Saved data entries
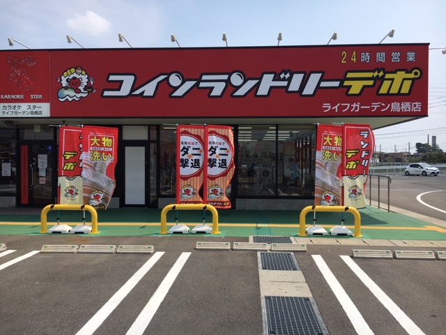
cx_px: 223
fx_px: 374
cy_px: 168
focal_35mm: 29
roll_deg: -0.7
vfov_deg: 48.2
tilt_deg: +0.2
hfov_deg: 61.7
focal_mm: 4.15
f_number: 2.2
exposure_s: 1/2262
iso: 25
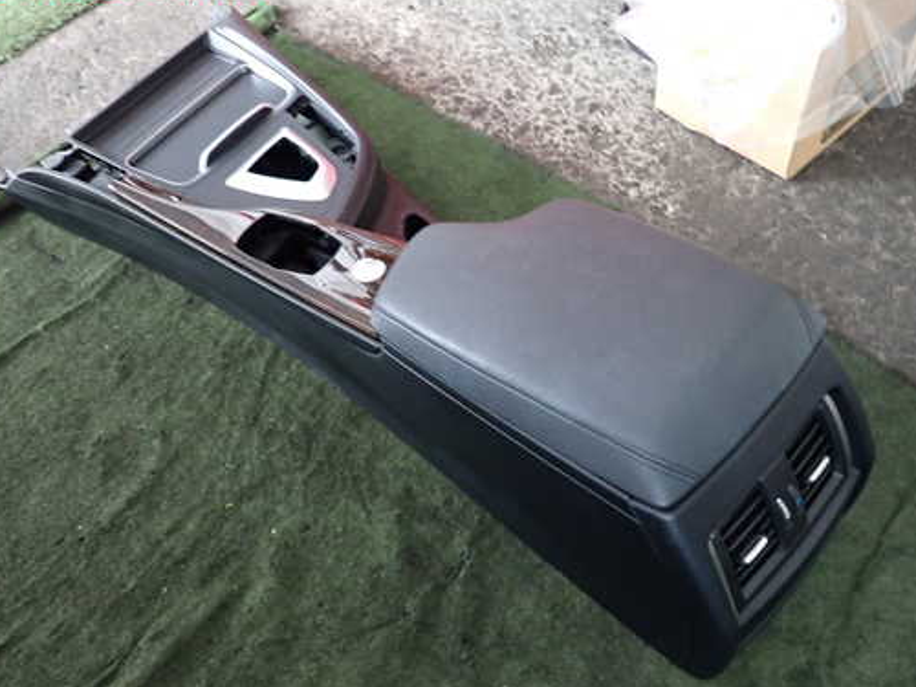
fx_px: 794
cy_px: 374
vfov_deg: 46.7
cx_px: 467
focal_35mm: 30
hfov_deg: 60.0
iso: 500
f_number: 2
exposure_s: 1/30
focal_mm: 4.5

## Work required
Starting at the line with "focal_mm: 4.15", reproduce exactly each line through the end of the entries, including the first and the last, and skip the pictures.

## Result of this exercise
focal_mm: 4.15
f_number: 2.2
exposure_s: 1/2262
iso: 25
fx_px: 794
cy_px: 374
vfov_deg: 46.7
cx_px: 467
focal_35mm: 30
hfov_deg: 60.0
iso: 500
f_number: 2
exposure_s: 1/30
focal_mm: 4.5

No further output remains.